**Input material**

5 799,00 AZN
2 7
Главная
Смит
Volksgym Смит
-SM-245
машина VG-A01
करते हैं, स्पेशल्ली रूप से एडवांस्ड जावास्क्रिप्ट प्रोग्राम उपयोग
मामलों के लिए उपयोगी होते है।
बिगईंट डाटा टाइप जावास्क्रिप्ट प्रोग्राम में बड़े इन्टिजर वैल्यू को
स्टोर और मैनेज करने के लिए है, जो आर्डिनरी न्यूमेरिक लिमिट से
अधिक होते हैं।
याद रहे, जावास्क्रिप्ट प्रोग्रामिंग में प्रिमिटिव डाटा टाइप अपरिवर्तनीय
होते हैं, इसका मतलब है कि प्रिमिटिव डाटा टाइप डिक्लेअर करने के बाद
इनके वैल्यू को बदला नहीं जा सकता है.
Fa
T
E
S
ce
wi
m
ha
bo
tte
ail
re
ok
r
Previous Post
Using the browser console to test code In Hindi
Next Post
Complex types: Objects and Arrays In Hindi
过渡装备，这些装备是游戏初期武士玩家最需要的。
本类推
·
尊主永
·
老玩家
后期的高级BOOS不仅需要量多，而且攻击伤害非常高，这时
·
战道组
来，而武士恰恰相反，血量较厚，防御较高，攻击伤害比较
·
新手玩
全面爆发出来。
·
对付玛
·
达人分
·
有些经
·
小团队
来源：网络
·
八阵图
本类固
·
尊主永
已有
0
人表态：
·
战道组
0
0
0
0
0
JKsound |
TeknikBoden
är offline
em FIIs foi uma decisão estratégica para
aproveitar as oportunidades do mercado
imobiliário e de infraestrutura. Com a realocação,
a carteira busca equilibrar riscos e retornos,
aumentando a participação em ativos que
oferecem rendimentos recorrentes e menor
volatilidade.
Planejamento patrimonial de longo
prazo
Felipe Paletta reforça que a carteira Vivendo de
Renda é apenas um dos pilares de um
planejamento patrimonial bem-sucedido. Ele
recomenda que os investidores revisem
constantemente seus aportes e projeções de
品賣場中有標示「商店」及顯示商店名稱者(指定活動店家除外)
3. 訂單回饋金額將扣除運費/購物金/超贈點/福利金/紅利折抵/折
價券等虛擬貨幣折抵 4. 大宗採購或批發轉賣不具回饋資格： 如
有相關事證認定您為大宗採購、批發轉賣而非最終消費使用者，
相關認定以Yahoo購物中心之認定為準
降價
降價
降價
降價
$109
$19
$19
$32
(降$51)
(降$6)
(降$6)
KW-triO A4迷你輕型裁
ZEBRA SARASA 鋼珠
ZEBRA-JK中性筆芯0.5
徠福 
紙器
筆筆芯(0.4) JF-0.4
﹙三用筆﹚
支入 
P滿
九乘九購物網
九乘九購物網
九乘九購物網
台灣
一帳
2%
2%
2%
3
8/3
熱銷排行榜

**Activity**
Copy every line above exactly.

**Response for this exercise**
5 799,00 AZN
2 7
Главная
Смит
Volksgym Смит
-SM-245
машина VG-A01
करते हैं, स्पेशल्ली रूप से एडवांस्ड जावास्क्रिप्ट प्रोग्राम उपयोग
मामलों के लिए उपयोगी होते है।
बिगईंट डाटा टाइप जावास्क्रिप्ट प्रोग्राम में बड़े इन्टिजर वैल्यू को
स्टोर और मैनेज करने के लिए है, जो आर्डिनरी न्यूमेरिक लिमिट से
अधिक होते हैं।
याद रहे, जावास्क्रिप्ट प्रोग्रामिंग में प्रिमिटिव डाटा टाइप अपरिवर्तनीय
होते हैं, इसका मतलब है कि प्रिमिटिव डाटा टाइप डिक्लेअर करने के बाद
इनके वैल्यू को बदला नहीं जा सकता है.
Fa
T
E
S
ce
wi
m
ha
bo
tte
ail
re
ok
r
Previous Post
Using the browser console to test code In Hindi
Next Post
Complex types: Objects and Arrays In Hindi
过渡装备，这些装备是游戏初期武士玩家最需要的。
本类推
·
尊主永
·
老玩家
后期的高级BOOS不仅需要量多，而且攻击伤害非常高，这时
·
战道组
来，而武士恰恰相反，血量较厚，防御较高，攻击伤害比较
·
新手玩
全面爆发出来。
·
对付玛
·
达人分
·
有些经
·
小团队
来源：网络
·
八阵图
本类固
·
尊主永
已有
0
人表态：
·
战道组
0
0
0
0
0
JKsound |
TeknikBoden
är offline
em FIIs foi uma decisão estratégica para
aproveitar as oportunidades do mercado
imobiliário e de infraestrutura. Com a realocação,
a carteira busca equilibrar riscos e retornos,
aumentando a participação em ativos que
oferecem rendimentos recorrentes e menor
volatilidade.
Planejamento patrimonial de longo
prazo
Felipe Paletta reforça que a carteira Vivendo de
Renda é apenas um dos pilares de um
planejamento patrimonial bem-sucedido. Ele
recomenda que os investidores revisem
constantemente seus aportes e projeções de
品賣場中有標示「商店」及顯示商店名稱者(指定活動店家除外)
3. 訂單回饋金額將扣除運費/購物金/超贈點/福利金/紅利折抵/折
價券等虛擬貨幣折抵 4. 大宗採購或批發轉賣不具回饋資格： 如
有相關事證認定您為大宗採購、批發轉賣而非最終消費使用者，
相關認定以Yahoo購物中心之認定為準
降價
降價
降價
降價
$109
$19
$19
$32
(降$51)
(降$6)
(降$6)
KW-triO A4迷你輕型裁
ZEBRA SARASA 鋼珠
ZEBRA-JK中性筆芯0.5
徠福 
紙器
筆筆芯(0.4) JF-0.4
﹙三用筆﹚
支入 
P滿
九乘九購物網
九乘九購物網
九乘九購物網
台灣
一帳
2%
2%
2%
3
8/3
熱銷排行榜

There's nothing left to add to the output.